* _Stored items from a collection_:

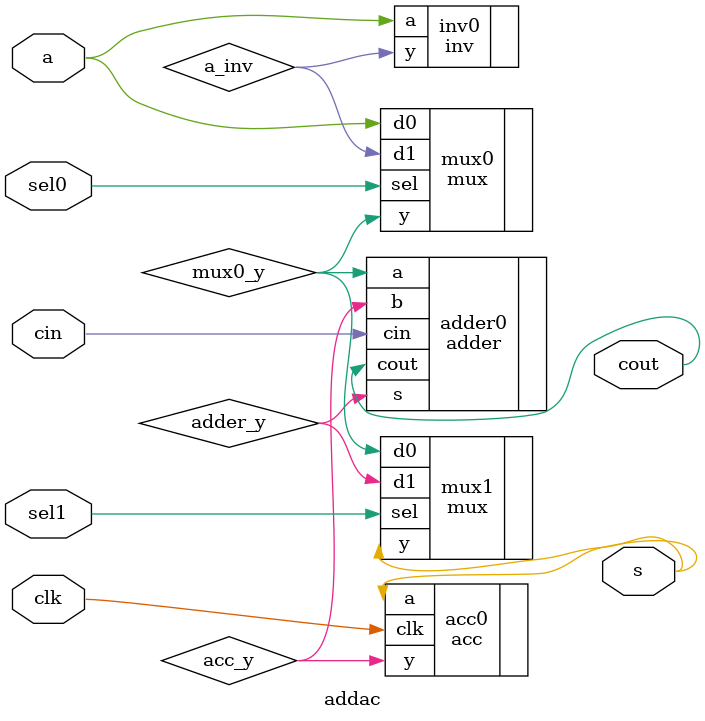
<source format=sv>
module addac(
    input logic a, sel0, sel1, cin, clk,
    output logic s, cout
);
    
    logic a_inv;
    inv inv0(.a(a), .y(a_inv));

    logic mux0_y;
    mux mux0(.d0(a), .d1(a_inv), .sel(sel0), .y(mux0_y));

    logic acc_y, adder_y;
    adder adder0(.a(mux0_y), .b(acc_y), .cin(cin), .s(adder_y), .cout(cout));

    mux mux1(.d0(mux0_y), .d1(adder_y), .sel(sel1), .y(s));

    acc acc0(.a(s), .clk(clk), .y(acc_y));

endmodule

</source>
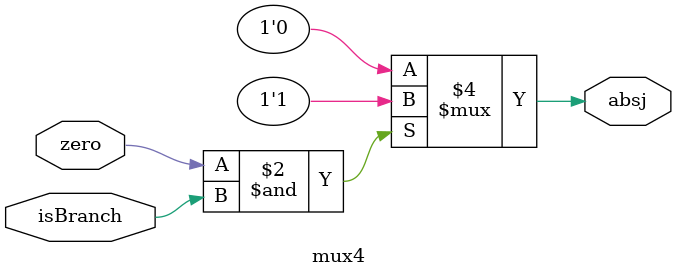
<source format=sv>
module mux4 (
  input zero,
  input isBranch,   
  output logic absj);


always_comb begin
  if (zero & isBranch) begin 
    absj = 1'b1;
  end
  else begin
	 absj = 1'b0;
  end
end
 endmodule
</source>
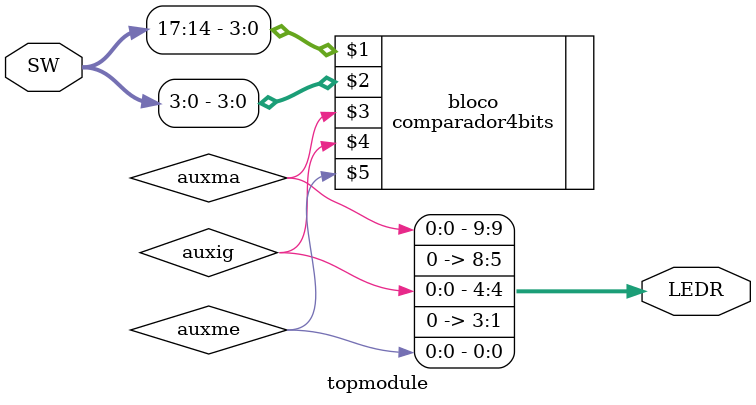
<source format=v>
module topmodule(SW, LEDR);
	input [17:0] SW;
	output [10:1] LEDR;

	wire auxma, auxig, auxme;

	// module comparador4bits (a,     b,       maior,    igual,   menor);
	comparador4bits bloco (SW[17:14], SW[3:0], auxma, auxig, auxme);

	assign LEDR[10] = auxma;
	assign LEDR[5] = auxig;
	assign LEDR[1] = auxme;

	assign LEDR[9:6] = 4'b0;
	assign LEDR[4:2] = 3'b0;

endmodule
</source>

* _EXERCISE BRIEF_:
Please return all lines from the records that hold the word "assign".

* _REPLY_:
	assign LEDR[10] = auxma;
	assign LEDR[5] = auxig;
	assign LEDR[1] = auxme;
	assign LEDR[9:6] = 4'b0;
	assign LEDR[4:2] = 3'b0;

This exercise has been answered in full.